I have to respect the writer/director(s) for just that: having respect for the audience. In a day and age where filmmakers feel they need to spoon-feed every thread of story information to the iPhone-obsessed ADD public, here’s a film which introduces several characters, apparently not connected in any way, right at the outset of the story, and leaves it to the viewer to remember who each character is without constantly repeating information and retreading tired plot points. I wish this method of telling a story as though telling it to someone older than five wasn’t such a lost art form in films these days.
The performances are solid through and through. The actors avoid playing characters who are expecting a clean-cut happy ending. The film even features appearances from Marisa Tomei and Kevin Bacon, the latter of whom plays David Lindhagen, the many-times-named accountant who steals Emily from Cal, and he does a good job of playing the character as a real person and not a generic sleazeball whose only mission is to spite the protagonist (the Spiteful Sleaze, as seen in so many easy plot formulas for this type of film).
The character growth is genuine, albeit achieved through preposterous circumstances which could only occur in film.
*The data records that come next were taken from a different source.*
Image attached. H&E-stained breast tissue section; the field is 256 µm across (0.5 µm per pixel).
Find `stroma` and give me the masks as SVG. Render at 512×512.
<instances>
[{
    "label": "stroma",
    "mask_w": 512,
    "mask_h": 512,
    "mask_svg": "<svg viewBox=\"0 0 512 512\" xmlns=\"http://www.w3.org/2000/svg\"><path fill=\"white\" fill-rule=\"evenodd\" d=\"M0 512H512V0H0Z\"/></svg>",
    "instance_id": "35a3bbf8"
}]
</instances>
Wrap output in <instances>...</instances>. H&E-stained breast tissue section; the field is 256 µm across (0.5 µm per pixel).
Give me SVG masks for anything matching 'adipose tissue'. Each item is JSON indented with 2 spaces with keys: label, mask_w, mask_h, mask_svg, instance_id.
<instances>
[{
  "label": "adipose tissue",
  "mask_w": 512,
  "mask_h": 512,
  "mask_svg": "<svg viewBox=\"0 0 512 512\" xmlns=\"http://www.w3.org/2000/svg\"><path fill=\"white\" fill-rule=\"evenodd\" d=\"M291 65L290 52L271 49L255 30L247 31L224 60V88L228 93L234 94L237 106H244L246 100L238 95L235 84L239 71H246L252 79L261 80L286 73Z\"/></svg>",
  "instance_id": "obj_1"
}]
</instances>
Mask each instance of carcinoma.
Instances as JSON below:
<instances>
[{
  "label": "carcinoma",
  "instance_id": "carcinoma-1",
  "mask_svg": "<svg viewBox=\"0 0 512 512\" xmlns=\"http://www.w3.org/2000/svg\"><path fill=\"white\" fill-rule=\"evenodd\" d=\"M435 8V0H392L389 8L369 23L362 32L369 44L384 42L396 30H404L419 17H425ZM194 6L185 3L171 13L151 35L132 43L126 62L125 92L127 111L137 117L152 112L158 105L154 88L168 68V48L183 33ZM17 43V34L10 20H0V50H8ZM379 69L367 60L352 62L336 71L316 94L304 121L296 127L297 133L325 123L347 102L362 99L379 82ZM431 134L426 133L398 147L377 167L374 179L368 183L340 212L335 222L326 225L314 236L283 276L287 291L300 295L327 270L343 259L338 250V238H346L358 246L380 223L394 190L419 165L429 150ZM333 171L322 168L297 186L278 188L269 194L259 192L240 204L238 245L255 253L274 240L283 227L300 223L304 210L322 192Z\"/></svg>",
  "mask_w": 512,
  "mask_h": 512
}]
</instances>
Conversations are interrupted at near-miraculous times, but they’re always finished later. In addition, the film’s single plot twist is well-executed and unexpected (yet inevitable when you think about it in retrospect, which to me is the best kind of twist, if we need one at all). The filmmakers shoot for an uplifting ending (because it’s a date movie) and achieve much more, because their respect for their audience never wanes. Not everyone gets the girl (or guy), there’s no moral lesson, and the dynamics of a somewhat dysfunctional family are left fully intact even when optimism wins out.
Go figure. A RomCom which achieves both parts of its name, as well as being an engaging family drama. Characters are made to say difficult things to the people they care about, the title is never blurted out, and there’s barely an ounce of the crude humor that seems so par-for-the-course with any type of comedy nowadays.
There’s also a great big editing error featuring Emma Stone’s legs. Happy hunting.